▶ _Work required_
Tally the lines in the following entries that include the word "tiểu"; state only the total.

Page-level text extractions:
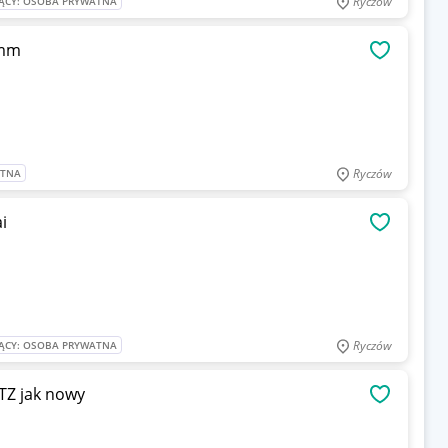
Ryczów
ĄCY: OSOBA PRYWATNA
 mm
OBSERWU
Ryczów
ATNA
i
OBSERWU
Ryczów
ĄCY: OSOBA PRYWATNA
TZ jak nowy
OBSERWU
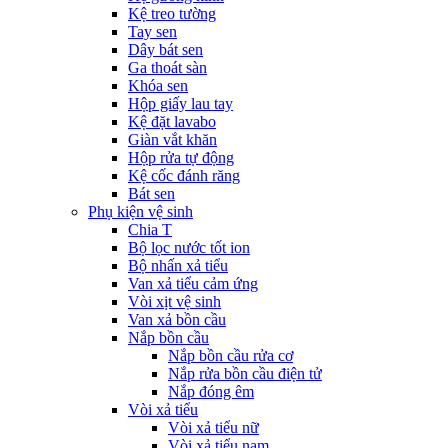
Kệ treo tường
Tay sen
Dây bát sen
Ga thoát sàn
Khóa sen
Hộp giấy lau tay
Kệ đặt lavabo
Giàn vắt khăn
Hộp rửa tự động
Kệ cốc đánh răng
Bát sen
Phụ kiện vệ sinh
Chia T
Bộ lọc nước tốt ion
Bộ nhấn xả tiểu
Van xả tiểu cảm ứng
Vòi xịt vệ sinh
Van xả bồn cầu
Nắp bồn cầu
Nắp bồn cầu rửa cơ
Nắp rửa bồn cầu điện tử
Nắp đóng êm
Vòi xả tiểu
Vòi xả tiểu nữ
Vòi xả tiểu nam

▶ _Task output_
5